■ PROBLEM:
Swap "slice" for "segment" throughout the entries below, leaving everything else unchanged. Leave the pictures out of your answer.
BEGIN INPUT DATA
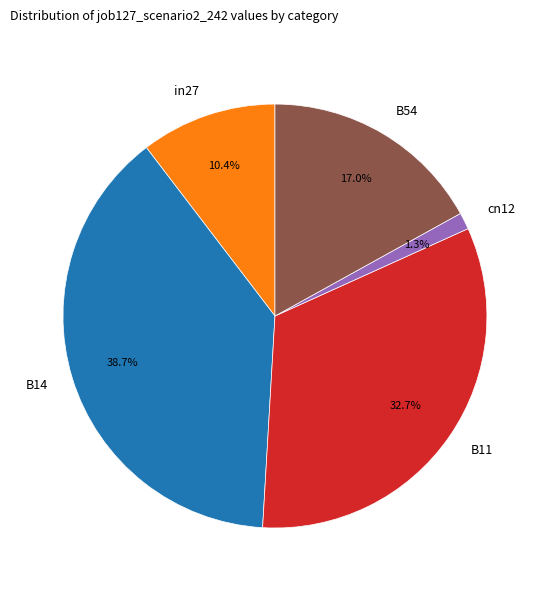

The B11 slice represents 33% of the pie. True or false?

True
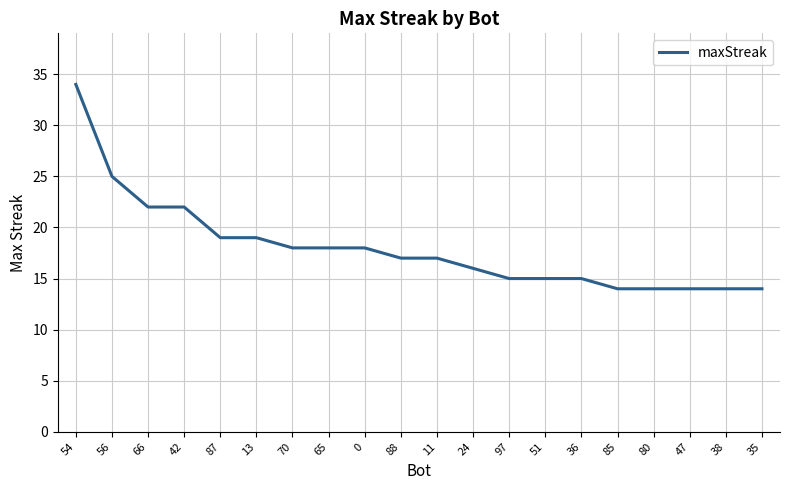

True or false: the data shows 25 at 24.

False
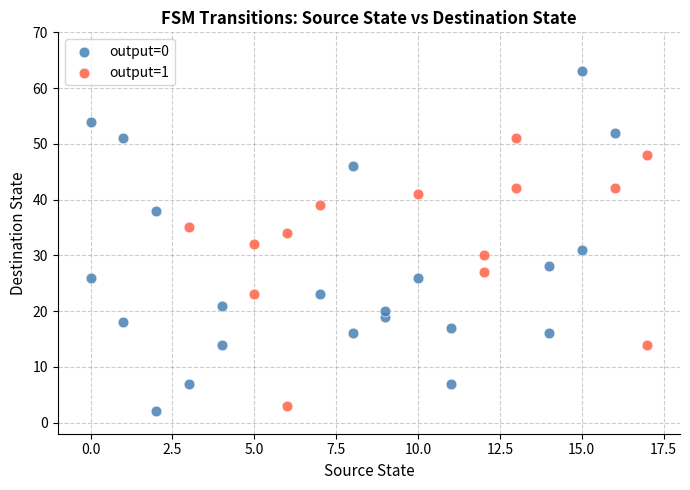

Which series contains the highest Y value?

output=0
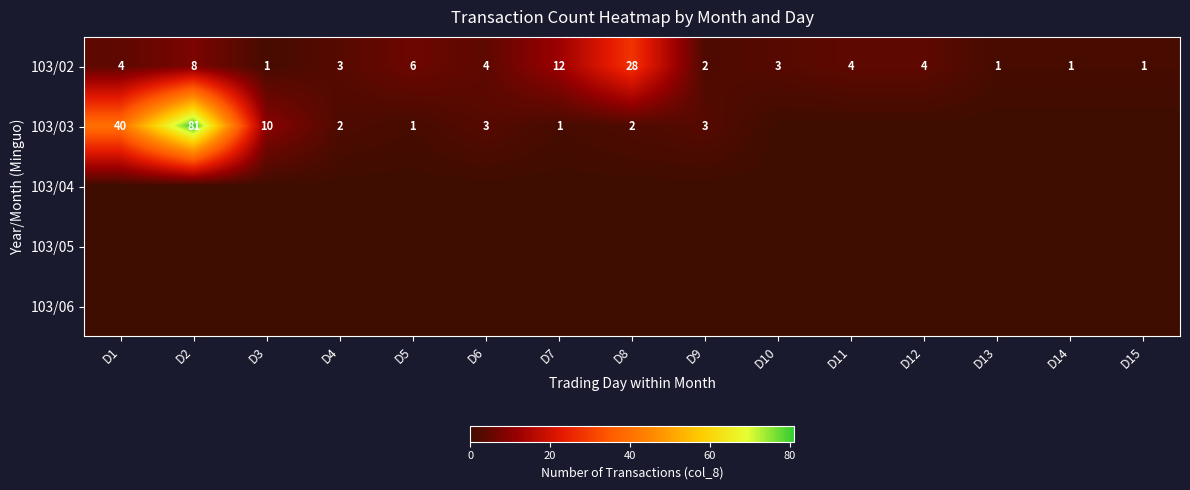

At which label does 103/02 reach its peak?

D8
END INPUT DATA
■ TASK SOLUTION:
The B11 segment represents 33% of the pie. True or false?

True

True or false: the data shows 25 at 24.

False

Which series contains the highest Y value?

output=0

At which label does 103/02 reach its peak?

D8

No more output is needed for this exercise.